(Dataset rows)
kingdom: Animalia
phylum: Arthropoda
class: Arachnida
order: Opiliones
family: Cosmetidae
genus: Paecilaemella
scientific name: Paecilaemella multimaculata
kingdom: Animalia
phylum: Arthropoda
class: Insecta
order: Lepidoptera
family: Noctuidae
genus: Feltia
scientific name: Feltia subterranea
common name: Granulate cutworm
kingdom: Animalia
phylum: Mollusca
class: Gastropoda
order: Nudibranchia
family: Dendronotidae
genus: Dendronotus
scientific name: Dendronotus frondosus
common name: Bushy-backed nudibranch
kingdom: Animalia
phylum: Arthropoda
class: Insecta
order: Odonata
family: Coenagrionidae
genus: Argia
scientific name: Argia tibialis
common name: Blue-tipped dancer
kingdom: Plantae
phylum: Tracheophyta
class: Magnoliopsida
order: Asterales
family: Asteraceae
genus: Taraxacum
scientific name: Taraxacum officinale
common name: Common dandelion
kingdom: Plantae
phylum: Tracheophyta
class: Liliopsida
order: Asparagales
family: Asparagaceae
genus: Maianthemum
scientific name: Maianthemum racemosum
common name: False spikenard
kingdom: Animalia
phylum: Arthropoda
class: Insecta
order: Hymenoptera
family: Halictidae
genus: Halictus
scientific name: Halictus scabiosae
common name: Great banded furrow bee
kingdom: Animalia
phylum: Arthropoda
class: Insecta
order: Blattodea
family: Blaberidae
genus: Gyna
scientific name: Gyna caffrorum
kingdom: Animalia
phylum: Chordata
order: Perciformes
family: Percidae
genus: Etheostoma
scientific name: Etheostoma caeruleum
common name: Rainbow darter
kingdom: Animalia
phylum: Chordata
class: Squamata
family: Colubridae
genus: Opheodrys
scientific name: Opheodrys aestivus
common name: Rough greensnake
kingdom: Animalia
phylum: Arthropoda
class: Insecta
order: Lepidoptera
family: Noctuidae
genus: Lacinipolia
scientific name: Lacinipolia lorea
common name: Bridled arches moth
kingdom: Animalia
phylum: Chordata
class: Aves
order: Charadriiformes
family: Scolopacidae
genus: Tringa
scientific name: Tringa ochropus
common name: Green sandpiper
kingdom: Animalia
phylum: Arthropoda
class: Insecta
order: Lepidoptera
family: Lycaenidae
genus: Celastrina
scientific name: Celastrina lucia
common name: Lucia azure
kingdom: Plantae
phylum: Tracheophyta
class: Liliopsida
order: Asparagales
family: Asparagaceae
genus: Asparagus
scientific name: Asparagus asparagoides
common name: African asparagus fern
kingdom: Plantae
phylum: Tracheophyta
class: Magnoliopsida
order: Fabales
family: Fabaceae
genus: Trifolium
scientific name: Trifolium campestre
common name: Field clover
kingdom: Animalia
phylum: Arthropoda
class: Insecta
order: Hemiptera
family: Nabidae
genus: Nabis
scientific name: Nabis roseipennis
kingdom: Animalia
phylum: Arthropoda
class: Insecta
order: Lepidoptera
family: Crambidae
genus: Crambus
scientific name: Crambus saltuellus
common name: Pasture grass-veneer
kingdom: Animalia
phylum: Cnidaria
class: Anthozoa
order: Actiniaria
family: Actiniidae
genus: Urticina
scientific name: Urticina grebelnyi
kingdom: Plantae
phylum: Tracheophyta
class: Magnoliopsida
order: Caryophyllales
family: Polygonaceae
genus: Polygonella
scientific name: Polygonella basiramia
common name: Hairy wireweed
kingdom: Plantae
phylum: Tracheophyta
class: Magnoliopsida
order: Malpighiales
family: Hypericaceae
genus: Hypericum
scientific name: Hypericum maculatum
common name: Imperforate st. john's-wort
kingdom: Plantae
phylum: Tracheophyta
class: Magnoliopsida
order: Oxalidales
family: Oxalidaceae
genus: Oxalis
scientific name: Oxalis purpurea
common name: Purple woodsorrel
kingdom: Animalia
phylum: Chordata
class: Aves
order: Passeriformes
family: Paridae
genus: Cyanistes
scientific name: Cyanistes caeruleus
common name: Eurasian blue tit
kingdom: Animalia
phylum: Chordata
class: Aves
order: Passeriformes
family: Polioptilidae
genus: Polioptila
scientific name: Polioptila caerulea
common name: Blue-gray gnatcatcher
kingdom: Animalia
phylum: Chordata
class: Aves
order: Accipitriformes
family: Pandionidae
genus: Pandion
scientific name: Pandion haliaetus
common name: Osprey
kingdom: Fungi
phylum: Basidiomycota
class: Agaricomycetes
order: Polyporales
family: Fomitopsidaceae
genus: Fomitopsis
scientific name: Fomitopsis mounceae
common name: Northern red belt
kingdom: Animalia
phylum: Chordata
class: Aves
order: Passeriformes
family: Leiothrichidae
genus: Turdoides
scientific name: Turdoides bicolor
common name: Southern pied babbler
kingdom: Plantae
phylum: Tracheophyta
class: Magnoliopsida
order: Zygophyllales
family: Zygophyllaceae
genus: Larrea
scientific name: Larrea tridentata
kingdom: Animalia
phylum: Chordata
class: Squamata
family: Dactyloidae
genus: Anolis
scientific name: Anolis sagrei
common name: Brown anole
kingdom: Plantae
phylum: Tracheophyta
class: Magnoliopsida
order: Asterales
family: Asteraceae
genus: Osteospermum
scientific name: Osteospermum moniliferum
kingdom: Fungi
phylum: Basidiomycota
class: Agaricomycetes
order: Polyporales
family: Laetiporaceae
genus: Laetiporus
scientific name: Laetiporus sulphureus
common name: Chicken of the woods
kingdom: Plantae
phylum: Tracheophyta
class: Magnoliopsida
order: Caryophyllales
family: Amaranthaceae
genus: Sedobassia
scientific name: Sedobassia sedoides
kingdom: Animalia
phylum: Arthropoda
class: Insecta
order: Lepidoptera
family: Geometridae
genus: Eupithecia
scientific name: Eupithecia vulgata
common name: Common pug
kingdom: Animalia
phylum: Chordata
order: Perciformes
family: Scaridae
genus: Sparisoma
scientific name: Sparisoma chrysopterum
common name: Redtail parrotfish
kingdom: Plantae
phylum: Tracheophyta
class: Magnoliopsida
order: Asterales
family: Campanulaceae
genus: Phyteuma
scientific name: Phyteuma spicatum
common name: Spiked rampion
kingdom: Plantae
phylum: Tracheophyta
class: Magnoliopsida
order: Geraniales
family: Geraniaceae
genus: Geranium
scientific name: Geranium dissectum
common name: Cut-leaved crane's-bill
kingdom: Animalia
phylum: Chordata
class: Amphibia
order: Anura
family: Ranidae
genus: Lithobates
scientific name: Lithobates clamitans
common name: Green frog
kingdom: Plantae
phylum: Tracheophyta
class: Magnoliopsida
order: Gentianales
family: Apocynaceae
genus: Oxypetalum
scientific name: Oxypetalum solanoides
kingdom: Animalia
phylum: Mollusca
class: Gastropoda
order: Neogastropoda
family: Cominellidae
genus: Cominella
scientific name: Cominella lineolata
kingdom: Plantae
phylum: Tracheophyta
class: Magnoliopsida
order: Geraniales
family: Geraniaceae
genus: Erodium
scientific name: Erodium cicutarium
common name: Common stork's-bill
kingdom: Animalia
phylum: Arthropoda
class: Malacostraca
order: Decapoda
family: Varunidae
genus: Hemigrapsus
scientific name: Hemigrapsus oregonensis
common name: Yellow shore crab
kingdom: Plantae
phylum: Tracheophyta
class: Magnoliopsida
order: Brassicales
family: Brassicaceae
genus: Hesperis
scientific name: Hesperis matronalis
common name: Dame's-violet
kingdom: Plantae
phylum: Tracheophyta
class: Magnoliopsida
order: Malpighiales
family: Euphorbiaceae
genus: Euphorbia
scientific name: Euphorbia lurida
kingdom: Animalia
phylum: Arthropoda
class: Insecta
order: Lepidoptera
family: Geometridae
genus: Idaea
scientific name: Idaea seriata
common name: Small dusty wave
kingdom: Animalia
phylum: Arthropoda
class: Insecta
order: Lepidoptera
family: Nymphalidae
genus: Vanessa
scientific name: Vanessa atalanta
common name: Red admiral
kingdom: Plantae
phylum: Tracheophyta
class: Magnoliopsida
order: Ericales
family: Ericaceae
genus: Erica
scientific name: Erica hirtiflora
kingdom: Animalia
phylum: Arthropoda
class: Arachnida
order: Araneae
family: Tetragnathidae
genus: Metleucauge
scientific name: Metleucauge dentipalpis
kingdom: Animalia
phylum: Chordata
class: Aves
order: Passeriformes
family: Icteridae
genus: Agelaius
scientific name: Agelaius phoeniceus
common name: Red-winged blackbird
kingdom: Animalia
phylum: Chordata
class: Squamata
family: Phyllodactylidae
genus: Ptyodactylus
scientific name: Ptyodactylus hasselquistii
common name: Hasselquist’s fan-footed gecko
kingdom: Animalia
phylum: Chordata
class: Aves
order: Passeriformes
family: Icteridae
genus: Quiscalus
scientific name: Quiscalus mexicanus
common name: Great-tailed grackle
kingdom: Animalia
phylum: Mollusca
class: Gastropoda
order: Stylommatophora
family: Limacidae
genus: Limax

- Stated problem
Recast the entries, from the first line through the line containing "genus: Taraxacum", as a Markdown table with the columns Row and Line. Give each line its row number and leave out any blank lines.

- Result of the exercise
| Row | Line |
|---|---|
| 1 | kingdom: Animalia |
| 2 | phylum: Arthropoda |
| 3 | class: Arachnida |
| 4 | order: Opiliones |
| 5 | family: Cosmetidae |
| 6 | genus: Paecilaemella |
| 7 | scientific name: Paecilaemella multimaculata |
| 8 | kingdom: Animalia |
| 9 | phylum: Arthropoda |
| 10 | class: Insecta |
| 11 | order: Lepidoptera |
| 12 | family: Noctuidae |
| 13 | genus: Feltia |
| 14 | scientific name: Feltia subterranea |
| 15 | common name: Granulate cutworm |
| 16 | kingdom: Animalia |
| 17 | phylum: Mollusca |
| 18 | class: Gastropoda |
| 19 | order: Nudibranchia |
| 20 | family: Dendronotidae |
| 21 | genus: Dendronotus |
| 22 | scientific name: Dendronotus frondosus |
| 23 | common name: Bushy-backed nudibranch |
| 24 | kingdom: Animalia |
| 25 | phylum: Arthropoda |
| 26 | class: Insecta |
| 27 | order: Odonata |
| 28 | family: Coenagrionidae |
| 29 | genus: Argia |
| 30 | scientific name: Argia tibialis |
| 31 | common name: Blue-tipped dancer |
| 32 | kingdom: Plantae |
| 33 | phylum: Tracheophyta |
| 34 | class: Magnoliopsida |
| 35 | order: Asterales |
| 36 | family: Asteraceae |
| 37 | genus: Taraxacum |